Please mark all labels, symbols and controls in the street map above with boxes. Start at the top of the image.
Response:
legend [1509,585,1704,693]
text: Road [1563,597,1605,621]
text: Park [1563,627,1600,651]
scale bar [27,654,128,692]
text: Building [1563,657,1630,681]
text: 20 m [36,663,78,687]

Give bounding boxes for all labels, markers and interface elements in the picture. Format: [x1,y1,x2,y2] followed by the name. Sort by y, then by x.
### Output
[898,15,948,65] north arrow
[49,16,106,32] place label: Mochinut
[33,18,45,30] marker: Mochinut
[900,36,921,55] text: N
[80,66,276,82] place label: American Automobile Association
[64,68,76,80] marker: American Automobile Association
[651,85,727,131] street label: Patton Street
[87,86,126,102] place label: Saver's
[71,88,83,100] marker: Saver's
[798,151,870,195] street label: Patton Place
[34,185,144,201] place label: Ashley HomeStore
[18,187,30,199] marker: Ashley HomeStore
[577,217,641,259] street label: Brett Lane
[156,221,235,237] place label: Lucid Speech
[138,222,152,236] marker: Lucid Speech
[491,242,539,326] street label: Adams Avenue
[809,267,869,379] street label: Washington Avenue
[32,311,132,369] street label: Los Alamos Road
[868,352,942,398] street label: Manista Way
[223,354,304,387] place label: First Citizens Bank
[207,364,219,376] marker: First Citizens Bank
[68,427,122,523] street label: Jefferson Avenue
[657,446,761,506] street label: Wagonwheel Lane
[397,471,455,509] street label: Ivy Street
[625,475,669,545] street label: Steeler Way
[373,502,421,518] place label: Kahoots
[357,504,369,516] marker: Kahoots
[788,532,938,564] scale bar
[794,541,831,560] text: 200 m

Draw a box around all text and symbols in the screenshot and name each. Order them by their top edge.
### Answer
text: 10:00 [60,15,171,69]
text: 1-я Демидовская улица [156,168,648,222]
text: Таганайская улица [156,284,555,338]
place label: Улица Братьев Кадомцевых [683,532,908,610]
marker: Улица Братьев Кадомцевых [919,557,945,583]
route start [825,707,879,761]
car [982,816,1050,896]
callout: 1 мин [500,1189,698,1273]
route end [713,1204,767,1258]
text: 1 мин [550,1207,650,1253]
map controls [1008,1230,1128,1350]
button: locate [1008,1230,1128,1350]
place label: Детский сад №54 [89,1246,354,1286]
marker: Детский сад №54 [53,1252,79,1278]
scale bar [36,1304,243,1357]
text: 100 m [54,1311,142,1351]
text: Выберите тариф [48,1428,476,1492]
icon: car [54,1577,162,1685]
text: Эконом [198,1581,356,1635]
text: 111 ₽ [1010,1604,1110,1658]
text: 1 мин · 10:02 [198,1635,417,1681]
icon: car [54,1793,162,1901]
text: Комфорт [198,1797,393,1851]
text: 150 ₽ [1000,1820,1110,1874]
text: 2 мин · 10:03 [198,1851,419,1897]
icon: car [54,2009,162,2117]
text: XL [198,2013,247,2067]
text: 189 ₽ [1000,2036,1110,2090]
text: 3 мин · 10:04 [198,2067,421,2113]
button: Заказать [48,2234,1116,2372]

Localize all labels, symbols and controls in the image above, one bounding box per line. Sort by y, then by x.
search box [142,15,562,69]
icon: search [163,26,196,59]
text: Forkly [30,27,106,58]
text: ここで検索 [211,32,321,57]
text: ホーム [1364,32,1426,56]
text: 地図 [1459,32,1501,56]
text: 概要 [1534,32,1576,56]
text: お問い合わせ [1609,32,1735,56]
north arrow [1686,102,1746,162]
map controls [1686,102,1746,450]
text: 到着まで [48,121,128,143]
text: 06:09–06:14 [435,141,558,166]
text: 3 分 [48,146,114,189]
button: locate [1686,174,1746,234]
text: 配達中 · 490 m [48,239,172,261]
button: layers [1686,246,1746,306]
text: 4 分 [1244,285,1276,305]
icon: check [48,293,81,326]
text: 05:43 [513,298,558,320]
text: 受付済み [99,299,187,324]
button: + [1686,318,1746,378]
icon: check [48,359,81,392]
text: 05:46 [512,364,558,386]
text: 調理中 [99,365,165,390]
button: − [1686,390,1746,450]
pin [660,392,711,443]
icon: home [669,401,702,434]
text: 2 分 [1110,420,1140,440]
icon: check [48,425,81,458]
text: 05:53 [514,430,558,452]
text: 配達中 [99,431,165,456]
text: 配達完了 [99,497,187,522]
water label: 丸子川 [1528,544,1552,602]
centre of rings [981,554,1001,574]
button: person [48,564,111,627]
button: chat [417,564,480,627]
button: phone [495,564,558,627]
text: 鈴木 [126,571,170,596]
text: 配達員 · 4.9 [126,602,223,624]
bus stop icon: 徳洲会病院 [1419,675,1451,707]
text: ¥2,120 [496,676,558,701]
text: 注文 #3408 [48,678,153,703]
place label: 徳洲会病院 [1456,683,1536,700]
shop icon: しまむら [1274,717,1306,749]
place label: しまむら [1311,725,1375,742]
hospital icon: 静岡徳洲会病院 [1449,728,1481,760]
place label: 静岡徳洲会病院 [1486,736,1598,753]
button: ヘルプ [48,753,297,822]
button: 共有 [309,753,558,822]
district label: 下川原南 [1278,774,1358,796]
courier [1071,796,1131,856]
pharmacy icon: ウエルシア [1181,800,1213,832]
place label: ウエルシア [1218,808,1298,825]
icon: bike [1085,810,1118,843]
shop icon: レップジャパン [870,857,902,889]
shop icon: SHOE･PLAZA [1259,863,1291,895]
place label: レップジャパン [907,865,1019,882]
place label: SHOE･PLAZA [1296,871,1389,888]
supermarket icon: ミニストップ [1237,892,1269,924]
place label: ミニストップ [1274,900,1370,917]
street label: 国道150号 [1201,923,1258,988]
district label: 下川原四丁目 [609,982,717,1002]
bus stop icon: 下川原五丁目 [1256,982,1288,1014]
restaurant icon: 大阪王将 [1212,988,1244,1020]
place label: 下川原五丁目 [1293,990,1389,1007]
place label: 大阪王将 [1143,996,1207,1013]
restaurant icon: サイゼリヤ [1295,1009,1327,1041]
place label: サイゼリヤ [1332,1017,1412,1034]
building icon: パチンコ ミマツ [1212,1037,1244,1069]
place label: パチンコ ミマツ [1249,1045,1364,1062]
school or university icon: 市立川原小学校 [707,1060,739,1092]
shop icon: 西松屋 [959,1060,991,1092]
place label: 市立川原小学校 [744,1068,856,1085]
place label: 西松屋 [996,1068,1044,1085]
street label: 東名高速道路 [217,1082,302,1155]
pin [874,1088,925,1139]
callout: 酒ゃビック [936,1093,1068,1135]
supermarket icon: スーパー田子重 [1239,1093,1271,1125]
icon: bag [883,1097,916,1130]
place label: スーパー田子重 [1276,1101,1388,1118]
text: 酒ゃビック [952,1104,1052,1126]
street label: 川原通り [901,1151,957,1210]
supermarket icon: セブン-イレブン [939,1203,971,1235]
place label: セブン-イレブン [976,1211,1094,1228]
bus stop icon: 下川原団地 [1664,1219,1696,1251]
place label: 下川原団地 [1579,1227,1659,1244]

·····

### TASK DESCRIPTION
How many lines in the entries hold the word "Lane"? Only the number is wanted.

### ANSWER TO THE PROBLEM
2